È per questo che, con decreto del Presidente della Repubblica datato 27 dicembre 2019, reso noto lo scorso 27 aprile con la pubblicazione sulla Gazzetta Ufficiale, l’80enne professore è stato insignito del titolo di Cavaliere della Repubblica italiana. Un riconoscimento, come si legge nel decreto del 1951 che l’ha istituito, destinato a “ricompensare benemerenze acquisite verso la Nazione nel campo delle lettere, delle arti, della economia e nel disimpegno di pubbliche cariche e di attività svolte a fini sociali, filantropici ed umanitari, nonché per lunghi e segnalati servizi nelle carriere civili e militari”.

La segnalazione da parte delle associazioni

«All’inizio, quando mi hanno avvisato, ho pensato ad una “fake news” – spiega Seclì, incredulo – È stata una grande gioia scoprire che era tutto vero, ma ancor più emozionante leggere i tanti messaggi di affetto che mi sono stati rivolti tramite i social network.

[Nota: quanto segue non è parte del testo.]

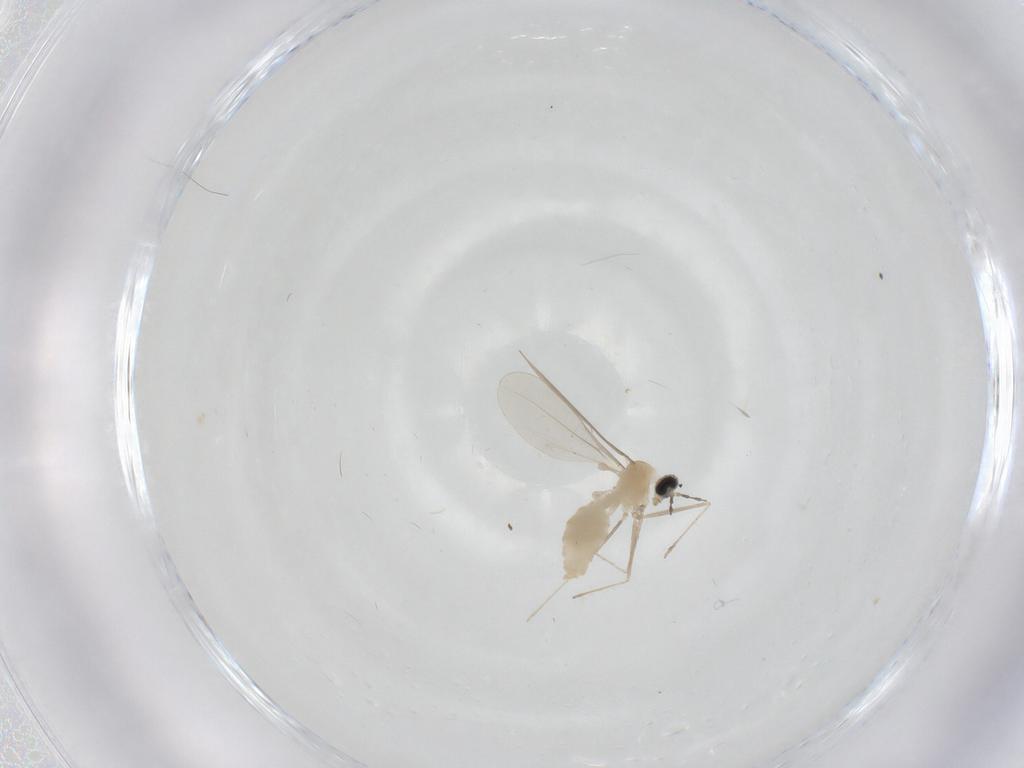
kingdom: Animalia
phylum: Arthropoda
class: Insecta
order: Diptera
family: Cecidomyiidae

Amici di una vita, persone che non conoscevo, colleghi, ex alunni: tanti attestati di stima che mi hanno reso felice e grato».

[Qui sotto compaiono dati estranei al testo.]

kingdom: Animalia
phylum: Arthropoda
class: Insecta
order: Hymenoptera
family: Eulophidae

La segnalazione al Quirinale per il riconoscimento e l’iscrizione di Seclì nell’Ordine dei Cavalieri della Repubblica era partita da una serie di realtà parabitane con le quali lui ha da sempre collaborato: il Centro di solidarietà Madonna della Coltura Onlus, l’associazione Progetto Parabita, l’Adovos dei donatori del sangue. A quest’ultima, in particolare, lega moltissimi bei momenti del suo impegno civile, con l’ideazione di tante campagne di sensibilizzazione alla donazione e l’invenzione del “raduno estivo dei donatori” quale incentivo alle iscrizioni.

La docenza e la grande passione per la ricerca storica 

Classe 1940, Ortensio Seclì è stato per tutta la vita un apprezzatissimo maestro in servizio presso diverse scuole elementari, (a Taurisano, Gemini e Matino, oltre che a Parabita), ma si è anche distinto per la sua intensa attività di scrittura (è autore di oltre dieci libri di storia locale) e di ricerca storica e genealogica, la sua grande passione.